2018 jährt sich zum hundertsten Mal das Ende des Ersten Weltkriegs. Aber auch noch 100 Jahre nach dem Ende dieses Millionen von Menschen mordenden Völkerschlachtens kann man den Eindruck gewinnen, dass zu viele der heute Mächtigen in Politik und Staat, Wirtschaft und Gesellschaft noch zu wenig ernst nehmen, was Krieg bedeutet. Nach wie vor gibt es also genug Anlässe und Gründe, über Krieg und Frieden nachzudenken und sich die Frage zu stellen: Was kann der Bürger für den Frieden und gegen den Krieg tun?
Auch vor dem Ersten Weltkrieg gab es Mahner und Warner vor einem grossen Krieg. Bertha von Suttner, die für ihren Einsatz den Friedensnobelpreis erhielt, ist nur ein prominenter Name unter vielen. Vor dem Zweiten Weltkrieg war es nicht anders. Und in unserer Zeit? Viele werden sich an die millionenfachen Proteste vor dem März 2003 gegen den drohenden Irak-Krieg erinnern. Aber auch diese Proteste haben den Krieg nicht verhindern können. Kann der Bürger also gar nichts tun?
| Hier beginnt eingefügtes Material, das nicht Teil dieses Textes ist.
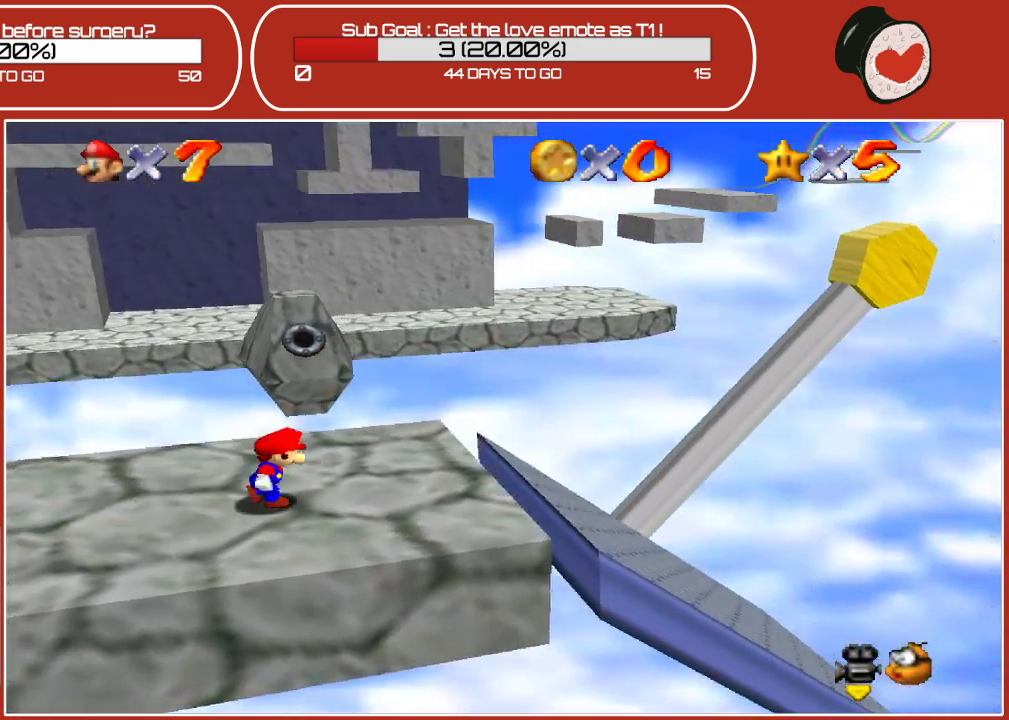
{"buttons": [], "left_stick": "center", "events": [[83, "A", "down"], [250, "A", "up"], [400, "left_stick", "center"]]}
Kriege haben viele Ursachen. Manchmal braucht es Jahrzehnte der Forschung, um sich ein genaues Bild zu verschaffen – wichtige Quellen werden oftmals lange unter Verschluss gehalten, vieles erschliesst sich in der Regel erst viele Jahre nach dem Ende eines Krieges. Aber Historiker und andere Interessierte, denen der Frieden ein Anliegen ist, erforschen die Ursachen der Kriege immer auch in der Hoffnung, dass die Menschen künftig präventiv handeln können. Gibt es dabei auch Erkenntnisse, die den Bürgern eine wichtige Aufgabe zuweisen?

Was kann der Bürger in der Frage von Krieg und Frieden tun?

Für eine Erkenntnis braucht es gar kein grosses Wissen: Wenn kein Bürger beim Krieg mitmacht, kann auch kein Krieg geführt werden. Aber diese Annahme ist…..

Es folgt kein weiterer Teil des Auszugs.